Confirm specificity using a quick filter operation

In [5]:
# hits summary
viola_hits = df_hits[df_hits["Organism"].str.contains("Viola")]
print(f"Total hits: {len(df_hits)}")
print(f"Hits matching 'Viola': {len(viola_hits)}")

viola_hits.head(10)

Total hits: 50
Hits matching 'Viola': 50


Unnamed: 0,Organism,Score,E-value,Identity (%),Align length
0,Viola cucullata voucher AP011 maturase K (matK...,453.0,1.44062e-109,98.72,235
1,Viola elatior voucher KG23-0398 maturase K (ma...,453.0,1.44062e-109,98.72,235
2,"Viola odorata genome assembly, organelle: plas...",453.0,1.44062e-109,98.72,235
3,Viola renifolia voucher 09PROBE-05214 maturase...,453.0,1.44062e-109,98.72,235
4,Viola labradorica isolate AG2KK53 maturase K (...,453.0,1.44062e-109,98.72,235
5,"Viola odorata chloroplast, complete genome",453.0,1.44062e-109,98.72,235
6,Viola sororia isolate OSBAR 000338 maturase K ...,453.0,1.44062e-109,98.72,235
7,Viola labradorica voucher AP449 maturase K (ma...,453.0,1.44062e-109,98.72,235
8,"Viola biflora chloroplast, complete genome",453.0,1.44062e-109,98.72,235
9,"Viola verecunda chloroplast, complete genome",453.0,1.44062e-109,98.72,235


### Conclusion
The BLAST results show that the amplicon generated by the best-scoring primers aligns almost exclusively with sequences from the genus *Viola*, suggesting a high degree of specificity.

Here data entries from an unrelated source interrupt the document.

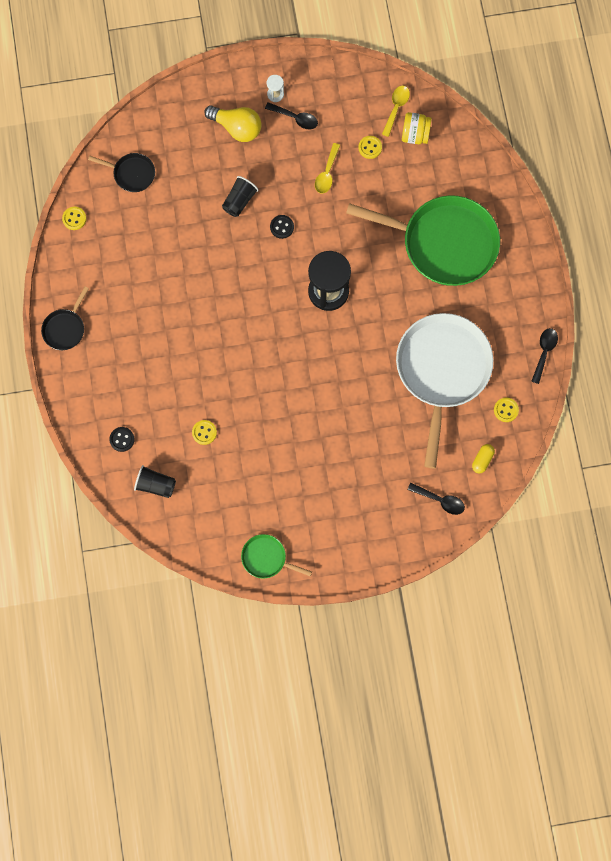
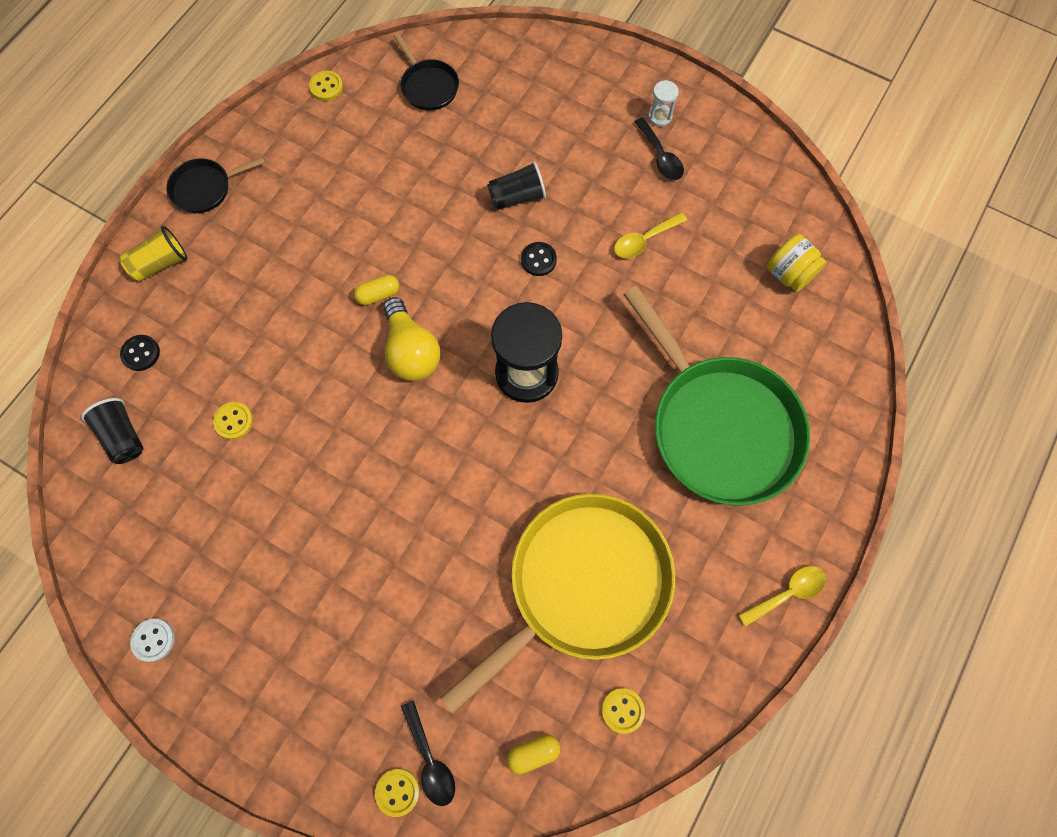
camera: 40 degrees right, 5 degrees down
yellow light bulb [204,106,262,142] -> yellow light bulb moved to [383,297,440,381]
green pan [241,534,312,578] -> white button [130,619,175,662]
yellow button [358,136,382,159] -> yellow button moved to [375,768,420,817]
yellow spoon [382,86,410,137] -> yellow spoon moved to [738,566,826,627]
white pan [396,313,493,468] -> yellow pan [440,494,675,714]
black spoon [531,328,558,384] -> none
none -> yellow cup [120,226,187,281]
none -> yellow capsule [354,275,399,305]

This indicates that the **primer3-based pipeline** performs well for this target region, at least in silico. Further experimental validation (e.g., PCR tests with DNA from *Viola* and non-*Viola* species) is needed to confirm these results in vitro.

This step completes the initial validation phase and supports the pipeline's ability to design genus-specific primers.